Hertie-Institute for Clinical Brain Research
2006 Zenith Fellows Award
Beta-amyloid is a protein fragment suspected of playing a role in Alzheimer's disease. This fragment is clipped in a two-stage process from a molecule called amyloid precursor protein (APP). Accumulation of beta-amyloid may trigger a series of pathological events that disrupt cell-to-cell communication and destroy cells.

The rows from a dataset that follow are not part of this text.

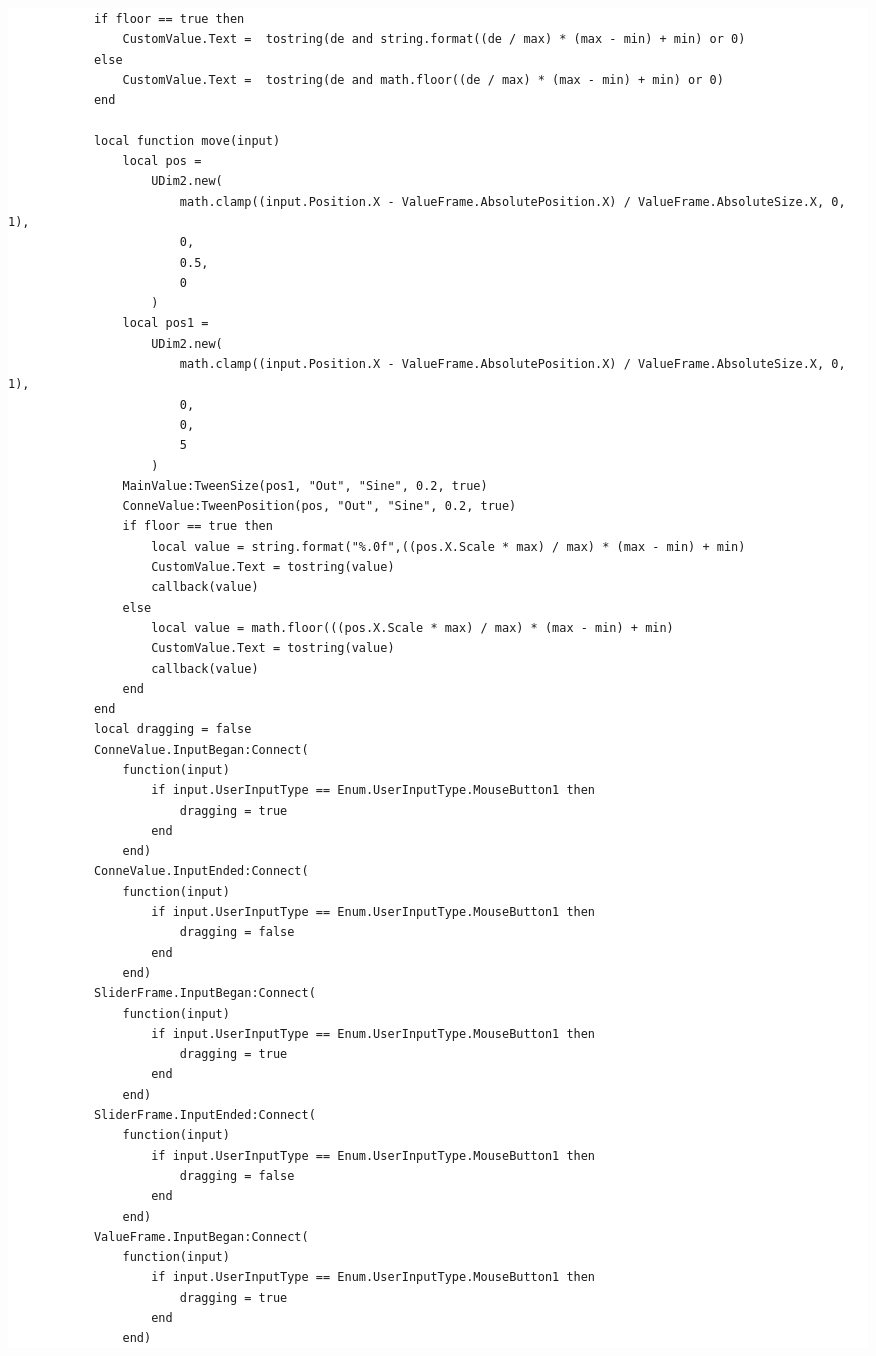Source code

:                 if floor == true then
                    CustomValue.Text =  tostring(de and string.format((de / max) * (max - min) + min) or 0)
                else
                    CustomValue.Text =  tostring(de and math.floor((de / max) * (max - min) + min) or 0)
                end

                local function move(input)
                    local pos =
                        UDim2.new(
                            math.clamp((input.Position.X - ValueFrame.AbsolutePosition.X) / ValueFrame.AbsoluteSize.X, 0, 1),
                            0,
                            0.5,
                            0
                        )
                    local pos1 =
                        UDim2.new(
                            math.clamp((input.Position.X - ValueFrame.AbsolutePosition.X) / ValueFrame.AbsoluteSize.X, 0, 1),
                            0,
                            0,
                            5
                        )
                    MainValue:TweenSize(pos1, "Out", "Sine", 0.2, true)
                    ConneValue:TweenPosition(pos, "Out", "Sine", 0.2, true)
                    if floor == true then
                        local value = string.format("%.0f",((pos.X.Scale * max) / max) * (max - min) + min)
                        CustomValue.Text = tostring(value)
                        callback(value)
                    else
                        local value = math.floor(((pos.X.Scale * max) / max) * (max - min) + min)
                        CustomValue.Text = tostring(value)
                        callback(value)
                    end
                end
                local dragging = false
                ConneValue.InputBegan:Connect(
                    function(input)
                        if input.UserInputType == Enum.UserInputType.MouseButton1 then
                            dragging = true
                        end
                    end)
                ConneValue.InputEnded:Connect(
                    function(input)
                        if input.UserInputType == Enum.UserInputType.MouseButton1 then
                            dragging = false
                        end
                    end)
                SliderFrame.InputBegan:Connect(
                    function(input)
                        if input.UserInputType == Enum.UserInputType.MouseButton1 then
                            dragging = true
                        end
                    end)
                SliderFrame.InputEnded:Connect(
                    function(input)
                        if input.UserInputType == Enum.UserInputType.MouseButton1 then
                            dragging = false
                        end
                    end)
                ValueFrame.InputBegan:Connect(
                    function(input)
                        if input.UserInputType == Enum.UserInputType.MouseButton1 then
                            dragging = true
                        end
                    end)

However, scientists know little about why beta-amyloid deposits accumulate in the brain.
Studies have shown in that in some neurodegenerative diseases a malformed disease-related protein may induce healthy proteins of the same kind to take on the aberrant properties. In other words, there is something about the properties of the malformed proteins that perpetuate the problem in others.
Mathias Jucker, Ph.D., and colleagues are examining whether beta-amyloid possesses a similar ability to induce additional beta-amyloid accumulation. In recent studies, they injected human beta-amyloid extract into the brains of mice genetically altered to produce human APP. They found that the extract did, indeed, induce beta-amyloid accumulation in the mice brains.
Dr. Jucker's team has proposed to investigate further how beta-amyloid accumulation may be a self-perpetuating phenomenon by (1) identifying and characterizing the inducing properties of beta-amyloid and (2) characterizing the properties of the mice brains that regulate amyloid accumulation. Greater understanding of the mechanisms involved in the accumulation of beta-amyloid in living brains may shed light on the pathological course of Alzheimer's disease and suggest new therapeutic strategies.